FMCG major Nestle India has announced its financial results for the quarter ended June 2014. During the quarter, the company reported 9.3% YoY growth in the topline, with net sales standing at Rs 24,189.1 m. Operating profit remained almost flat at Rs 4,908.6 m during the quarter as higher expenditure led operating margins to contract from 21.9% in 1QFY14 to 20.2% in 1QFY15. Other income rose substantially by 50.1% YoY to Rs 231.2 m. Depreciation and interest expenses declined by 5.1% YoY and 55.7% YoY respectively. At the bottomline level, net profit increased by 6.1% YoY to Rs 2,878.6 m. Net profit margin contracted from 12.2% in 1QFY14 to 11.8% in 1QFY15.
India's leading two-wheeler maker Hero MotoCorp has announced its results for the quarter ended June 2014. During the quarter, the company's net sales stood at Rs 69,994 m, higher by 14.2% YoY. Operating income grew by 3.5% YoY to Rs 9,472 m as operating margins dropped from 14.9% in 1QFY14 to 13.5% in 1QFY15. At the bottomline level, net profit grew marginally by 2.6% YoY to Rs 5,627.6 m. Net profit margin contracted from 8.9% in 1QFY14 to 8% in 1QFY15.

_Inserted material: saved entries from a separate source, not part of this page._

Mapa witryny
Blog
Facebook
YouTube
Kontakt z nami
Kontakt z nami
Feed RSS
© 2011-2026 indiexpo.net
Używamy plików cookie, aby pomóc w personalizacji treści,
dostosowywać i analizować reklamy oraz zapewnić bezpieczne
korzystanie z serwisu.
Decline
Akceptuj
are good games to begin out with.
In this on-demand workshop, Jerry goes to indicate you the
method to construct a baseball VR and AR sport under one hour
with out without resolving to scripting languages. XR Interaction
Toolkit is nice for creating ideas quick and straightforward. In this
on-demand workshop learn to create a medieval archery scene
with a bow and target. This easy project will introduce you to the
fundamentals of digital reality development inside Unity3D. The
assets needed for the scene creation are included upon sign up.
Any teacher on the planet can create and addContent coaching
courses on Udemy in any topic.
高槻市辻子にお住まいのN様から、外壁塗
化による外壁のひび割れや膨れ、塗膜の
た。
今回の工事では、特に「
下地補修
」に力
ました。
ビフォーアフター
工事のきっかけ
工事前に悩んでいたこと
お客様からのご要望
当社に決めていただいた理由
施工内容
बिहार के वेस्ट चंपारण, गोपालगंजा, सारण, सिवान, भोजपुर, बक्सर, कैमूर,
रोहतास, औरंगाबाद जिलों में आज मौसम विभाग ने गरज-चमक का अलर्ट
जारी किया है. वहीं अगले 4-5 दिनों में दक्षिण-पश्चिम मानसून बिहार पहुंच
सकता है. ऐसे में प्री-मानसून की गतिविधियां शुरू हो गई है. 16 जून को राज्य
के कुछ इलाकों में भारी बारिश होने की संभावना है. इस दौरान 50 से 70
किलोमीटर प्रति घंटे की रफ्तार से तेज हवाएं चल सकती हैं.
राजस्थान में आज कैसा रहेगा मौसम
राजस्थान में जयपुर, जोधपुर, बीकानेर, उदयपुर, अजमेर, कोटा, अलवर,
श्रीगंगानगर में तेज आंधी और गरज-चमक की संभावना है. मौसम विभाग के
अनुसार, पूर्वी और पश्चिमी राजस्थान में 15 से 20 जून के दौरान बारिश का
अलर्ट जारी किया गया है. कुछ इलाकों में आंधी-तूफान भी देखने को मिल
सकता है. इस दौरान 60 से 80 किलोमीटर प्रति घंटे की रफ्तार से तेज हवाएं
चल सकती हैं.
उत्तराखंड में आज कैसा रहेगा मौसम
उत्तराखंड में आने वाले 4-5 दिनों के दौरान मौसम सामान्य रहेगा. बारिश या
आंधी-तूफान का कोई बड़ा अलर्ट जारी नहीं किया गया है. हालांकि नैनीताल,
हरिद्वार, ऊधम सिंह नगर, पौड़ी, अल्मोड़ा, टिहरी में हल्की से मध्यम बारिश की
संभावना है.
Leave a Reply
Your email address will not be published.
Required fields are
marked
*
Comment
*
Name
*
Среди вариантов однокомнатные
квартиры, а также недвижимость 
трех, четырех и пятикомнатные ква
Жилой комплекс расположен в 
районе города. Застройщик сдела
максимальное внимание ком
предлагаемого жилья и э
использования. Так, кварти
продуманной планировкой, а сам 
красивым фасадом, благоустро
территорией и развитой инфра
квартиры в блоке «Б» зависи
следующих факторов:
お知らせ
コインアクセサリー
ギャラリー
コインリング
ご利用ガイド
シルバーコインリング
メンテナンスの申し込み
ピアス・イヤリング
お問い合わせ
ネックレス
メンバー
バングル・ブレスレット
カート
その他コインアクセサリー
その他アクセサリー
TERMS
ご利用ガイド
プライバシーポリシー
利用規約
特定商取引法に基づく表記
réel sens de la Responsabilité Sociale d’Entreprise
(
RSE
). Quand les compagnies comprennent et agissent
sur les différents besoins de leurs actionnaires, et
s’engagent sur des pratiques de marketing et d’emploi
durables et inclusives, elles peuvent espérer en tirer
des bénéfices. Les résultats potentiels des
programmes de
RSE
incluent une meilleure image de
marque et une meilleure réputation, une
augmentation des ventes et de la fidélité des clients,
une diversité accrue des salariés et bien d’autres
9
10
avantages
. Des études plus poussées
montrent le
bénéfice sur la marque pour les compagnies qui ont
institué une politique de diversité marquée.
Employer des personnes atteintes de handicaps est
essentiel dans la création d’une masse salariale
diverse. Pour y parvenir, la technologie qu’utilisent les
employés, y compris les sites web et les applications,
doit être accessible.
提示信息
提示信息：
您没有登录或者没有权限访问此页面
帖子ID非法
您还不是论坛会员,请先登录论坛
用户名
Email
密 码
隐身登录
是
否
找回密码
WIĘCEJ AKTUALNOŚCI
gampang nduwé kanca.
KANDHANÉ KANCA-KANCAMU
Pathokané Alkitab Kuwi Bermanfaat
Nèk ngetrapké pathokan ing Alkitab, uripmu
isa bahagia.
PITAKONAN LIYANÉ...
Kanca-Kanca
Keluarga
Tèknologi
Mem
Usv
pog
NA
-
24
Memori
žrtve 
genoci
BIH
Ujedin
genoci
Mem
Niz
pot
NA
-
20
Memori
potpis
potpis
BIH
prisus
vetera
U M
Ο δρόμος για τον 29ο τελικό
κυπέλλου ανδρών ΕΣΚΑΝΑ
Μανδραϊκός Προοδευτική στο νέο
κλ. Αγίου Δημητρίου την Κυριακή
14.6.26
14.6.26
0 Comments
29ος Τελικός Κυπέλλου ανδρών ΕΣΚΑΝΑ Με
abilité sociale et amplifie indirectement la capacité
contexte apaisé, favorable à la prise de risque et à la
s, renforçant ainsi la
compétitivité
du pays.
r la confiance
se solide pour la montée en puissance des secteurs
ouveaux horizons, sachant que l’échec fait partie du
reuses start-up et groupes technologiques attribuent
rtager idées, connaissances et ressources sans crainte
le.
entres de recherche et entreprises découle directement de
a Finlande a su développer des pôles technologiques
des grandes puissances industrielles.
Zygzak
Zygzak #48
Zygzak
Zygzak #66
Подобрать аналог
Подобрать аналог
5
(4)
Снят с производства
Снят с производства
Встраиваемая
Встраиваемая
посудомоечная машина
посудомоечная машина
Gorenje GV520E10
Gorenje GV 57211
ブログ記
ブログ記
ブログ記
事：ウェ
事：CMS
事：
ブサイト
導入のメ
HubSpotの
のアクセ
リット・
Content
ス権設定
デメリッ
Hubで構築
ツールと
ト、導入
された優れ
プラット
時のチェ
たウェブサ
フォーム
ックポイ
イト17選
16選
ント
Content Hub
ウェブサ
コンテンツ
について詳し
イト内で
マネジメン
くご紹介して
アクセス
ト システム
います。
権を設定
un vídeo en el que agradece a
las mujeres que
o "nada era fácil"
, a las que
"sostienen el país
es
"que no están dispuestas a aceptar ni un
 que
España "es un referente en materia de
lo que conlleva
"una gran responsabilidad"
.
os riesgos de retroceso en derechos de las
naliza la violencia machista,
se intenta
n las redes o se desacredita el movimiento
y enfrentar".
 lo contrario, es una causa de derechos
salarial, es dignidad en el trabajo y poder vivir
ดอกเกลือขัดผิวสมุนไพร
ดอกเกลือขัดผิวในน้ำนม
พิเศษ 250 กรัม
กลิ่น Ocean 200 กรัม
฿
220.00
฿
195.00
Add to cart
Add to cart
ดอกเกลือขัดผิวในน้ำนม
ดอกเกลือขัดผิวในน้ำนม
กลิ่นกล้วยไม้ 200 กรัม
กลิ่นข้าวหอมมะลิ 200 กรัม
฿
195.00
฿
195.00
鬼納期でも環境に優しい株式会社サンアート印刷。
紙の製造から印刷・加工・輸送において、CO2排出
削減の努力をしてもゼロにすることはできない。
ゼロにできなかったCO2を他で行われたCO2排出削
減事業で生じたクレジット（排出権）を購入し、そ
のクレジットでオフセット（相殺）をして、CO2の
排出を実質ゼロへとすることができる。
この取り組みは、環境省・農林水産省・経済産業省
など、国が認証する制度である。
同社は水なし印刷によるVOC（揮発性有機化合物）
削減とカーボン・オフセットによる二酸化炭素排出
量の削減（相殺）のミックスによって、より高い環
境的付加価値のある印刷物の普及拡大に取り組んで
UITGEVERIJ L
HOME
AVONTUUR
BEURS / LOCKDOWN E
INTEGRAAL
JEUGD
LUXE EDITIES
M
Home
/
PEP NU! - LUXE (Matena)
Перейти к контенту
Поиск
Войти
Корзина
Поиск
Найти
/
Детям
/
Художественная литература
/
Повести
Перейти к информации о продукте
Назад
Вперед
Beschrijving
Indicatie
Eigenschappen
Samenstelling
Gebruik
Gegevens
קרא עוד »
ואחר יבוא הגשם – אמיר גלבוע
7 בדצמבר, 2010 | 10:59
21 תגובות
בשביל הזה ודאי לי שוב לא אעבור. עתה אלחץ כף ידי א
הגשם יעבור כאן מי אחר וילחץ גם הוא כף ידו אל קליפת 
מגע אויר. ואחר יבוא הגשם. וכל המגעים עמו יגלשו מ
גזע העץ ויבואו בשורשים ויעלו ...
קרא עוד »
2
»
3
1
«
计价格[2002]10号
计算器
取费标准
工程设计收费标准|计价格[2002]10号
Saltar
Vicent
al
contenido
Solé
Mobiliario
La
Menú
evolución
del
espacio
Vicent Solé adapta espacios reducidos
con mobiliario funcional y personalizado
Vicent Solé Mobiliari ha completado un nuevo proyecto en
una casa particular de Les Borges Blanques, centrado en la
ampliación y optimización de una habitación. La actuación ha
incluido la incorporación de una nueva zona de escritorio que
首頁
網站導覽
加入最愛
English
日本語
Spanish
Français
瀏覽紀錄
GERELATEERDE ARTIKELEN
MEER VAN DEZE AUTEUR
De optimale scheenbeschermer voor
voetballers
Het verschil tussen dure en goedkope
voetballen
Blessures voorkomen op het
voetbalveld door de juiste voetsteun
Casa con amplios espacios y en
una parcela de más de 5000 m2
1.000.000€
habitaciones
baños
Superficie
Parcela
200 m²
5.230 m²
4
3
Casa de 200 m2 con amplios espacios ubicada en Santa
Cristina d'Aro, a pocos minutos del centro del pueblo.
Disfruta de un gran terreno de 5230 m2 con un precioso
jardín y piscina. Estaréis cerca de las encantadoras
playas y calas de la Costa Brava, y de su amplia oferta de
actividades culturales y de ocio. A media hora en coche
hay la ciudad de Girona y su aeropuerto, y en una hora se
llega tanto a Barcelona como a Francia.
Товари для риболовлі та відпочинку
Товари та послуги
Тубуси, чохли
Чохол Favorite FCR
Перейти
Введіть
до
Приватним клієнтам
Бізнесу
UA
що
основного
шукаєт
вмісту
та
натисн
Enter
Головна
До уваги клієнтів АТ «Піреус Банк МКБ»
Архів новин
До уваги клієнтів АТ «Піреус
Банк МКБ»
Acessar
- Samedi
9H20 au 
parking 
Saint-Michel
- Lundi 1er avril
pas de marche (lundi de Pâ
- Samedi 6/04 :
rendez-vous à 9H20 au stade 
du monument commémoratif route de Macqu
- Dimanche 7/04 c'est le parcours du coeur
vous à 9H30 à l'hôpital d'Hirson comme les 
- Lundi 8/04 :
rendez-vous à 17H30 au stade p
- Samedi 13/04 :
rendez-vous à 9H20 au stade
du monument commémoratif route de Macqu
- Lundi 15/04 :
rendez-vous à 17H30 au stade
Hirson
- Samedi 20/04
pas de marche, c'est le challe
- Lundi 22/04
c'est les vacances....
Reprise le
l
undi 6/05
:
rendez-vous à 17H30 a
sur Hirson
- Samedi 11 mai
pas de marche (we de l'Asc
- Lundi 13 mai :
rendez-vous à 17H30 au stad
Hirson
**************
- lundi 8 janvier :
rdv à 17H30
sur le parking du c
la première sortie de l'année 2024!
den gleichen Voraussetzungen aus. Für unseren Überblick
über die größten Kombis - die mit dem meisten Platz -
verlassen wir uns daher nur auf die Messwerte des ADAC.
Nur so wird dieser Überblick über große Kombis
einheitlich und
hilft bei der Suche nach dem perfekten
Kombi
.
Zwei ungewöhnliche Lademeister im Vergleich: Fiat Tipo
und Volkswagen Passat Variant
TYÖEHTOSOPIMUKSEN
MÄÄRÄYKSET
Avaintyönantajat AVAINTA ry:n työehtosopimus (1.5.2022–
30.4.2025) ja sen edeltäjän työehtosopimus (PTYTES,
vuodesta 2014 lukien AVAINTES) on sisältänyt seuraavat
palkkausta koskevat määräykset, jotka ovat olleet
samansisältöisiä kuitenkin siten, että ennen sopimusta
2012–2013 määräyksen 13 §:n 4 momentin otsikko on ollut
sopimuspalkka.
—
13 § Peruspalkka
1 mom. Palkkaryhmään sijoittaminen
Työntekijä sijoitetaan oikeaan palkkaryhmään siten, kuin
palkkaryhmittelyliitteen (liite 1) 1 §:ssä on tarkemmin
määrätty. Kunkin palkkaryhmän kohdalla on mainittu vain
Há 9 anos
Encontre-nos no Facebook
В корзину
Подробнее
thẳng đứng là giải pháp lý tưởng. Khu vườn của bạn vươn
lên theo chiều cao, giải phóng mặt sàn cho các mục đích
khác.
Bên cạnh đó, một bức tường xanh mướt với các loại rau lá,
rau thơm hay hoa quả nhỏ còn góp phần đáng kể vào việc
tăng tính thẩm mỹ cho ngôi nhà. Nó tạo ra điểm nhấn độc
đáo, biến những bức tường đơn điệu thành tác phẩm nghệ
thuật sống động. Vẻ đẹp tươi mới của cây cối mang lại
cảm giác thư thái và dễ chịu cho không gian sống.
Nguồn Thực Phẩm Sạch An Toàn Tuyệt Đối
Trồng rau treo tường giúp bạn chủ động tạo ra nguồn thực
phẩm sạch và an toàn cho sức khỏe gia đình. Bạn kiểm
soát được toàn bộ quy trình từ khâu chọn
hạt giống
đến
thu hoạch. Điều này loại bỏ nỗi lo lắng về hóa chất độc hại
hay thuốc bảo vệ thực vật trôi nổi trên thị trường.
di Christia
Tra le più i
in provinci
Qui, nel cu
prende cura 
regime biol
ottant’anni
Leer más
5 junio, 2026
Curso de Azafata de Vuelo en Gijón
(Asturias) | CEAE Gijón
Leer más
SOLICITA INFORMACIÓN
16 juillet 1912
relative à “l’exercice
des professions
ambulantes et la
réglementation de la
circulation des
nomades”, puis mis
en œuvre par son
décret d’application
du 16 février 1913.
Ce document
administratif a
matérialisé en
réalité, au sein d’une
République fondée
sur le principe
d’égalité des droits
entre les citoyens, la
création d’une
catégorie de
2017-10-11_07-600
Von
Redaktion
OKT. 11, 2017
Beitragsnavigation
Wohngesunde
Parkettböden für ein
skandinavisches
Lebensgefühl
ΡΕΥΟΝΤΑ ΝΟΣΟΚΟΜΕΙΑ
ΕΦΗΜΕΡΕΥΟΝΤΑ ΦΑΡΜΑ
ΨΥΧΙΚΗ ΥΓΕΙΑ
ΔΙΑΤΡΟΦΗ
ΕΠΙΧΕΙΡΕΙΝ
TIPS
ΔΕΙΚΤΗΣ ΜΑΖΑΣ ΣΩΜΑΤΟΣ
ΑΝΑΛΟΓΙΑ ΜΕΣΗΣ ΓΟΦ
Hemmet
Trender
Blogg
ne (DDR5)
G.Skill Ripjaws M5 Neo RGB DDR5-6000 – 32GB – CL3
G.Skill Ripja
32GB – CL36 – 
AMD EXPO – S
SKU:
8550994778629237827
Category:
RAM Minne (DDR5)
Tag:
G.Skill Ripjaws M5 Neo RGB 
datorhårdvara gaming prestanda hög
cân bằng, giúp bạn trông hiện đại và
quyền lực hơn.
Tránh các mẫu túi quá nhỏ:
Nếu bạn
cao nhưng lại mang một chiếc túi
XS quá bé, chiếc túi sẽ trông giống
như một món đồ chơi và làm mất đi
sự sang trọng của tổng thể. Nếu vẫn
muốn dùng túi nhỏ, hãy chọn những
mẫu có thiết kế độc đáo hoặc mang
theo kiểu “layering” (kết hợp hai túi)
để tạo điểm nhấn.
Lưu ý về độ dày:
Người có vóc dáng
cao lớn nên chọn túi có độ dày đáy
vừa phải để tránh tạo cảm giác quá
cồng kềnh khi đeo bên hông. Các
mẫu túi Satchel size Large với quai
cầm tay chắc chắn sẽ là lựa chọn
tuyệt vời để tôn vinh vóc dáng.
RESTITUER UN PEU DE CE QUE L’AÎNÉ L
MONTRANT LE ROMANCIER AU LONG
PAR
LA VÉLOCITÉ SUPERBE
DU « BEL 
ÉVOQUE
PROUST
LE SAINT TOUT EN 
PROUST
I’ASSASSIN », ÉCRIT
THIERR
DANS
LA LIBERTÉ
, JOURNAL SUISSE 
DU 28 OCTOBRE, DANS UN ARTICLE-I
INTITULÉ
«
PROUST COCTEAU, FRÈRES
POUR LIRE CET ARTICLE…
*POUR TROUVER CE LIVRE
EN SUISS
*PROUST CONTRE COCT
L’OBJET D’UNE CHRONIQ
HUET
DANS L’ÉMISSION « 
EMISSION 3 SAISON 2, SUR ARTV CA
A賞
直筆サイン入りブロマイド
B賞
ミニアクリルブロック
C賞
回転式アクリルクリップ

Titan has announced its results for 1QFY15. The company's net sales fell by 7.6% YoY during the quarter. Segment wise, jewellery revenue fell by 10.1% YoY; Watches segment grew by 10.4% YoY. The seemingly poor performance in the jewellery segment was due to the high base effect of the same quarter in the previous financial year wherein the segment had witnessed a 47% growth in sales when gold prices had fallen sharply. 'Others' segment which includes precision engineering, eyewear and accessories grew by a marginal 3.8% YoY. Total raw material cost as a percentage of sales this quarter have decreased from 78.4% in 1QFY14 to 75.7% in 1QFY15. This has led to decrease in operating expenditure by 8.6%, which is more than the fall in sales. Due to lower operating expenditure, operating profit has increased by 5.1% YoY despite a fall in top line. As a result, EBITDA margin has increased to 8.3% YoY in 1QFY15 from 7.3% in the corresponding quarter of previous year. While deprecation cost grew by 66.6% YoY, Interest cost grew by 105.3% YoY during the quarter. Impacted by substantial increases in depreciation and interest costs, profit after tax fell by 2.9% YoY during the quarter..
Pidilite Industries announced its results for 1QFY15 as well. The company reported a 20% YoY growth in revenues while profits grew by 5% YoY. Growth in revenues was led by its consumer bazaar business (revenues up 21% YoY; 83% of sales), while its industrial products division grew by 16% YoY. However, the company's margins took a hit, falling to 17.9% from 20.3% earlier largely due to higher input costs. As highlighted by the company's management earlier, the sharp spike in the key input costs (vinyl acetate monomer) was the key reason for the rise in input costs. The effect of the same was however expected to cool down over time as the company was looking at taking certain measures such as price hikes, amongst others, to curb the effect of the same. Further, profit growth would have been higher had it not been for the voluntary retirement scheme payment during the quarter.
In the week to come, the earnings season will draw to a close. Markets will continue to be influenced by geopolitical concerns as well as the US fed's QE taper. However, investors will do well to ignore short term fluctuations in the markets and remain invested in fundamentally sound companies with good long term prospects.